Başka bir hatalı yaklaşım ise hangi Tanrı' ve hangi dinle evrim çelişmiyor ?
Yehova mı isa mı, Allah 'mı Sabii Tanrısı mı,Ra mı,ahura mazda mı ?
evrim var bunu tanrı yönetti derseniz, buna söylecek anti tez yokur, ama popperin dediği gibi iddia sahibi iddiasını kanıtlamakla yükümlüdür, ben size kaf dağının arkasında ki dev bize omlet yaptı dediğim de kalkıp ta size hadi devin olmadıgını ispat et dersem bana ana bu kafayı yemiş demez misiniz ? demelisiniz.
Omlet /evrimin kanıtı burda tanrı ve dev size kalmış buyrun kanıtlayın ?
Öncelikle dinler birbiriyle çelişiyor ,evrimi bırakın, incil ve tavratı tanıyan kuran onların bozulduğunu kendisinin geldiğini iddia ederken (morfolojik iddia kanıta muhtaç ayrı mesele) diğerleride benden kopya çektin diyor ( ontolojik iddia kanıta muhtaç)
Kitap ta Şu ortak hatlar var : kadın erkek için yaratılmıştır, şahitlik miras eşit değildir, erkeğe hitap edilmiş bir kitaptır,ırkcılık ve türcülük vardır,kölelik resmi kurum ve cihat hepsinde senden olmayana yapılabilir.
· · · · · · ·
▶ **Yapılacak iş**
Din ve evrim üzerine yazıdaki şu cümleyi lütfen İngilizceye çevirin: "Yehova mı isa mı, Allah 'mı Sabii Tanrısı mı,Ra mı,ahura mazda mı ?"

▶ **Verilen bilgiler**
· · · · · · ·
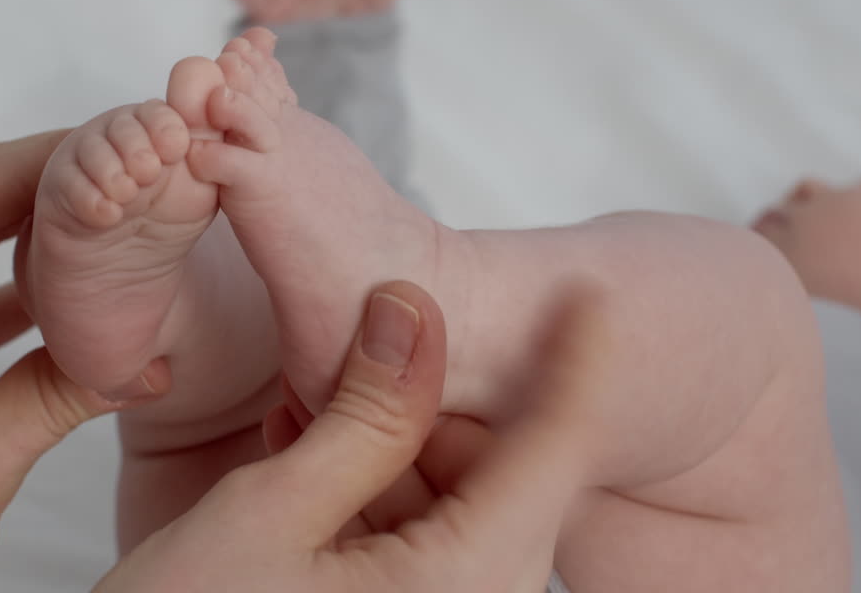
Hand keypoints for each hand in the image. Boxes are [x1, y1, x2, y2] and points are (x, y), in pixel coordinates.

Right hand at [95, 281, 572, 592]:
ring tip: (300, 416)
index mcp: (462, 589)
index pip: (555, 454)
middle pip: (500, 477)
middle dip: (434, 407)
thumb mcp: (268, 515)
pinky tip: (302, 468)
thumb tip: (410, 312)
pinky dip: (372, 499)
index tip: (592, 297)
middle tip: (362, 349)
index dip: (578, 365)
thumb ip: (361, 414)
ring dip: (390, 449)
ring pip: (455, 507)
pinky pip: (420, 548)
· · · · · · ·
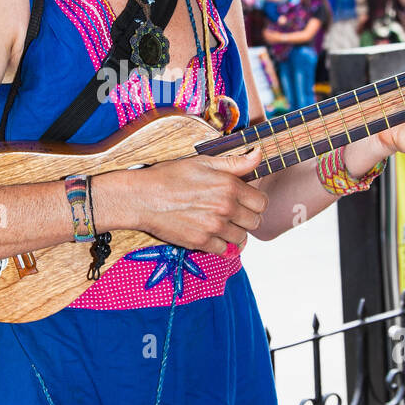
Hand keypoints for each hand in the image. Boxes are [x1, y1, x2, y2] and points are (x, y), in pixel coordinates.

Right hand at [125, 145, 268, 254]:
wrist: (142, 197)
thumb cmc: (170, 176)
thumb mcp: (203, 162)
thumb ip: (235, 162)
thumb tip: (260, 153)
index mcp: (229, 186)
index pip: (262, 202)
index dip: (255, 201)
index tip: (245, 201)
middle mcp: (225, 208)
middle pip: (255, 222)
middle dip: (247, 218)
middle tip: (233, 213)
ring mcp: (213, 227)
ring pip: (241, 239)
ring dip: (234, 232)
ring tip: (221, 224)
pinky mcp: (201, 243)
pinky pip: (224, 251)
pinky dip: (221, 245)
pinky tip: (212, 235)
· · · · · · ·
▶ **Yanıt**
Jehovah or Jesus, Allah or the god of the Sabians, Ra or Ahura Mazda?